First up will be a facelift for the BMW i3, which will be arriving in the second half of this year – the update will bring about revised design, while the battery capacity is said to have been increased by 50% over the current car. This could mean that the all-electric model could travel up to 200 km, up from the 130 km range of the existing i3.

Krueger also confirmed that the long-awaited BMW i8 Spyder will finally arrive in 2018 – the topless variant of the hybrid sports car was previewed by a concept that debuted at Auto China 2012 in Beijing; an updated version with gesture control and a 21-inch panoramic display was shown at CES 2016 as the BMW i Vision Future Interaction. Elsewhere, a MINI plug-in hybrid model will be introduced “in the coming years.”


After that will be an all-new BMW i model, which will be launched at the beginning of the next decade. To be called the iNEXT, the car will bring “new forms of automated driving and digital connectivity together with a new generation of electric mobility, lightweight construction and trailblazing interior design,” BMW claims.

This could mean that that the iNEXT will be the company’s first fully autonomous car, in line with reports that BMW will field self-driving cars into production by the end of the decade. This is part of the company’s Project i 2.0 strategy that will push high-definition digital maps, sensor technology, cloud technology and artificial intelligence forward in the pursuit of autonomous driving.

It’s not just hybrid and electric cars that BMW will focus on, as Krueger reiterated the company’s commitment to traditional internal combustion engine technology. To that end, Krueger stated that the brand will be expanding the M range of high-performance cars further beyond the M3, M4, M5 and M6 core models, citing the new M2 as an example. A similar expansion is also slated for the halfway house M Performance range.

-------

→ **List of tasks**
(1) Answer these questions using the BMW article.
(a) By what percentage is the battery capacity of the facelifted i3 said to have increased?
(b) In what year will the BMW i8 Spyder arrive?
(c) What name will the all-new BMW i model launched at the beginning of the next decade carry?
(2) In the records, copy every line from the one containing "Which series reaches" through the end of the records, including both ends. Leave out the pictures.
The records that come after this passage are unrelated to the BMW article.

-------

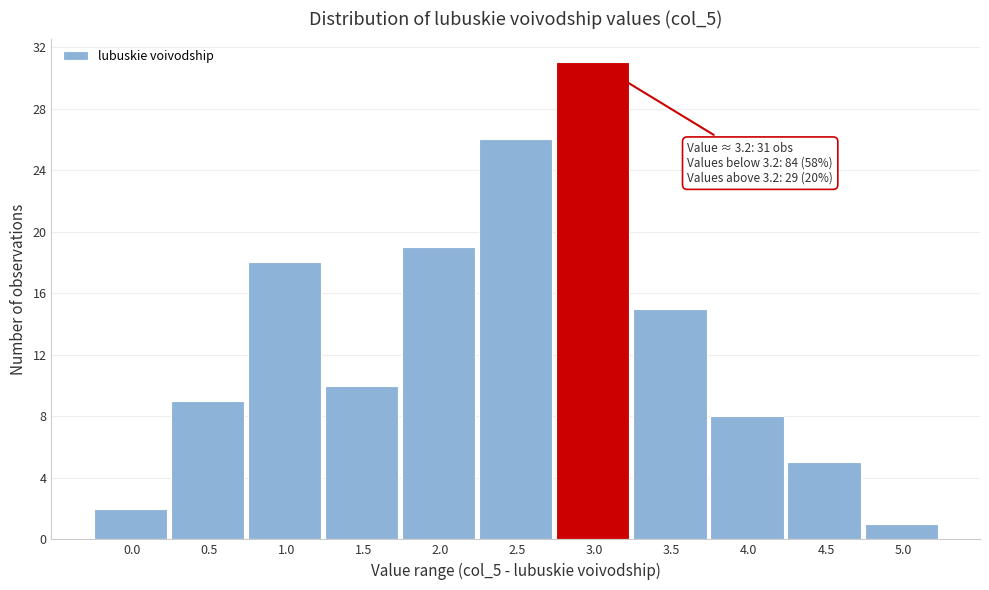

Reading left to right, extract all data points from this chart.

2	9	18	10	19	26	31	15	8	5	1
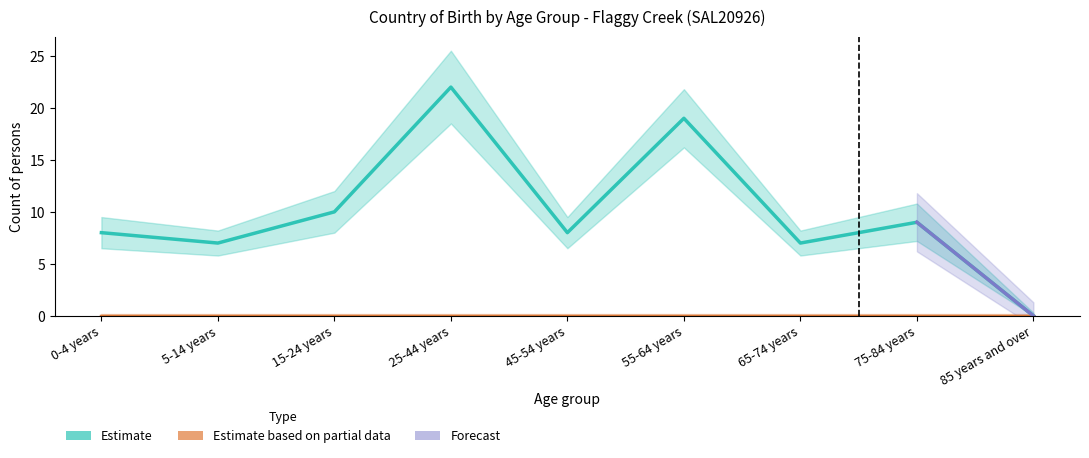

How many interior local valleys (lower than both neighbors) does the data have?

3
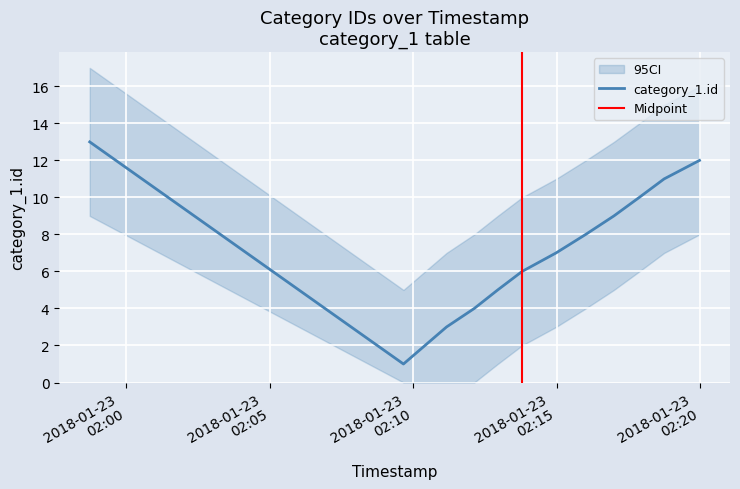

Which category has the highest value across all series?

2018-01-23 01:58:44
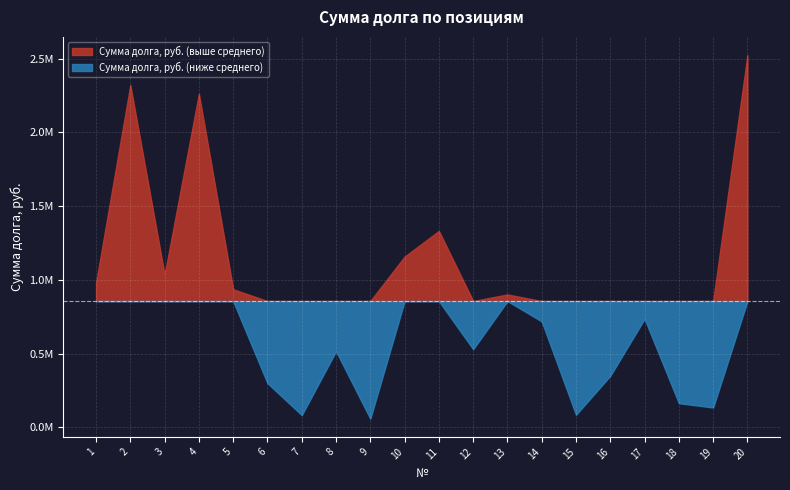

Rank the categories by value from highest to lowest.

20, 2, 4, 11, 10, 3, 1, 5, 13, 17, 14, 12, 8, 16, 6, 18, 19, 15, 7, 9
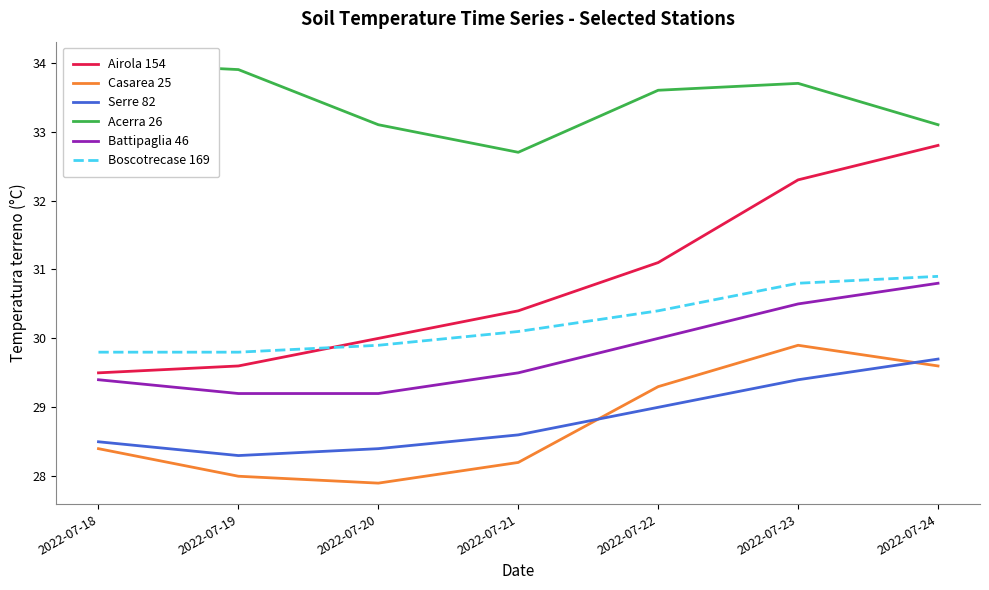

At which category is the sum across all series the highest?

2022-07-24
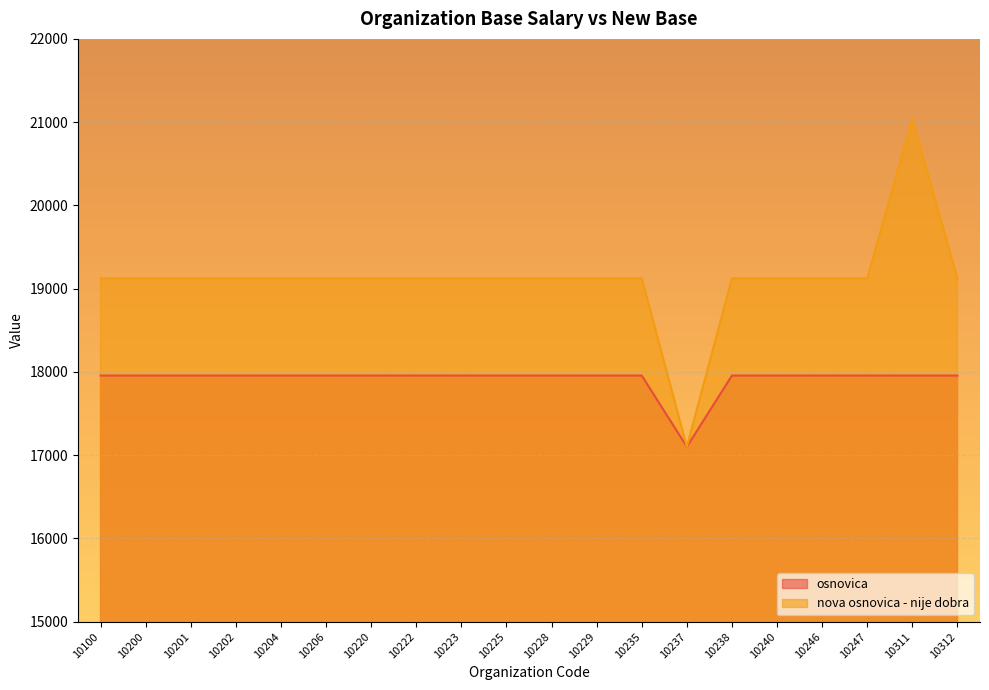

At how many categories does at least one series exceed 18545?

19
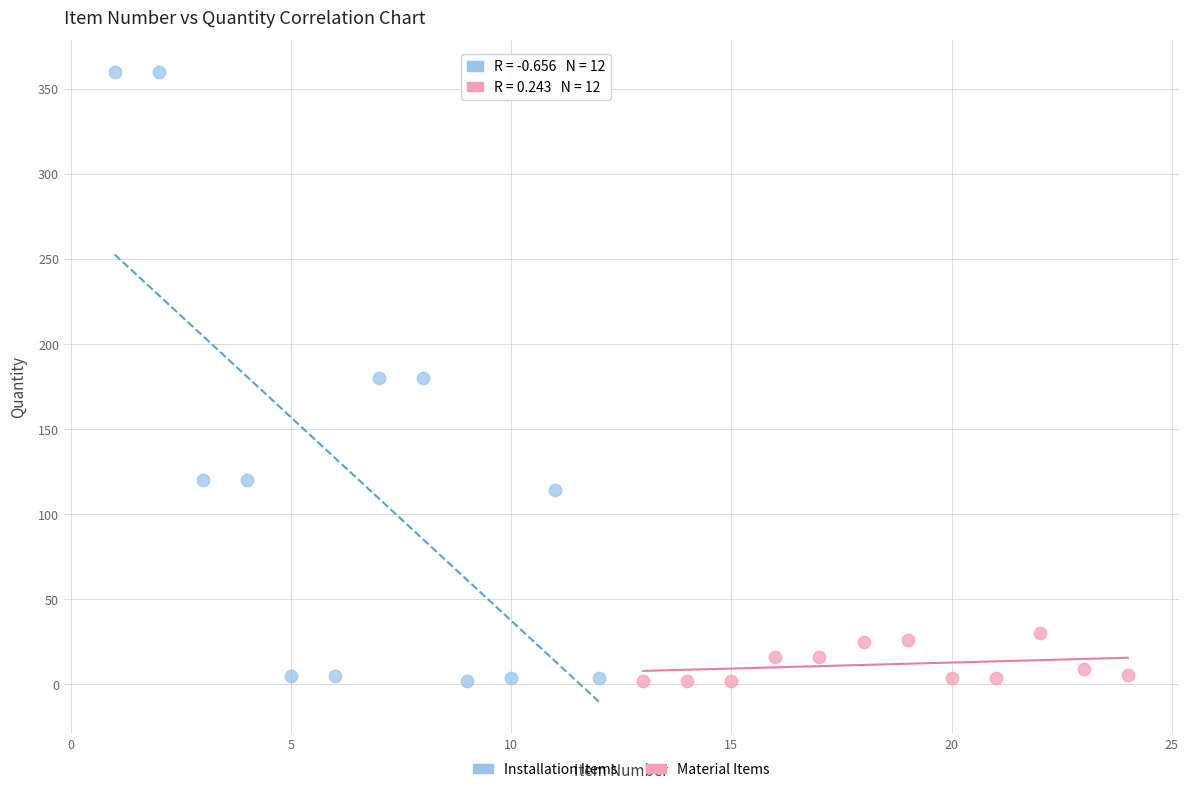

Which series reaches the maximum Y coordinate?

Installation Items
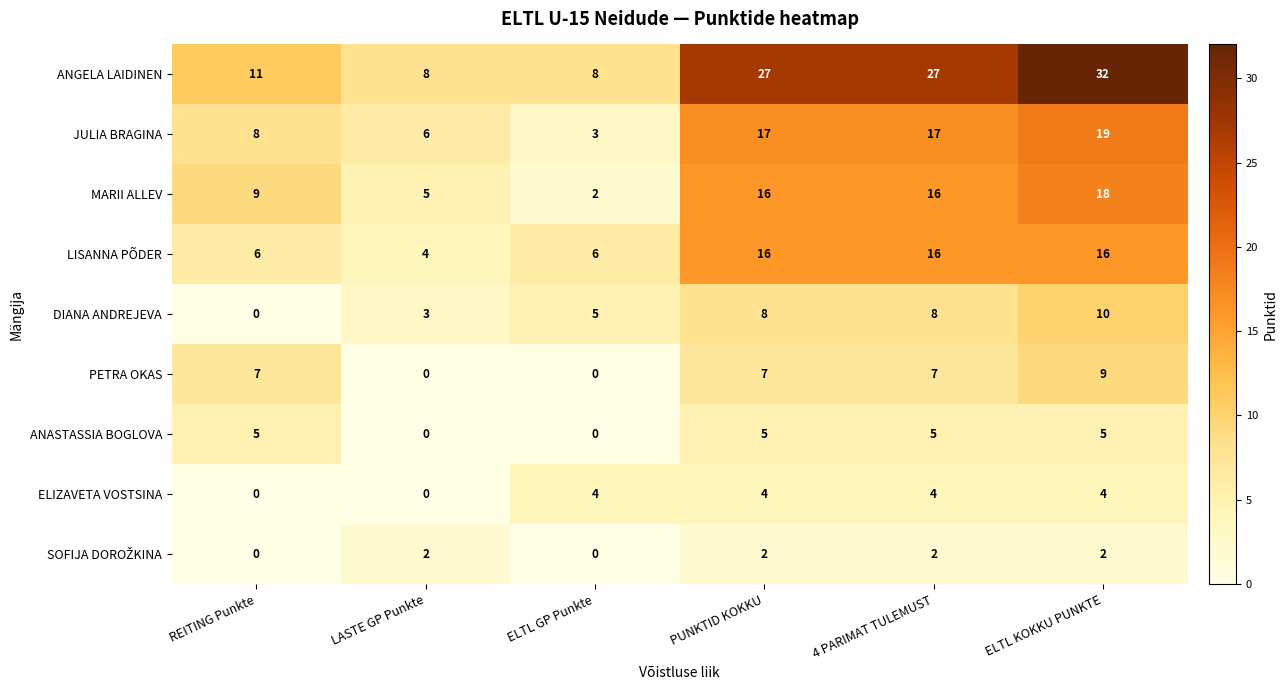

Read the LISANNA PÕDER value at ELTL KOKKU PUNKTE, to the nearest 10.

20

-------

→ **Answers by task**
(1)
(a) 50%
(b) 2018
(c) iNEXT

(2)
Which series reaches the maximum Y coordinate?

Installation Items

Read the LISANNA PÕDER value at ELTL KOKKU PUNKTE, to the nearest 10.

20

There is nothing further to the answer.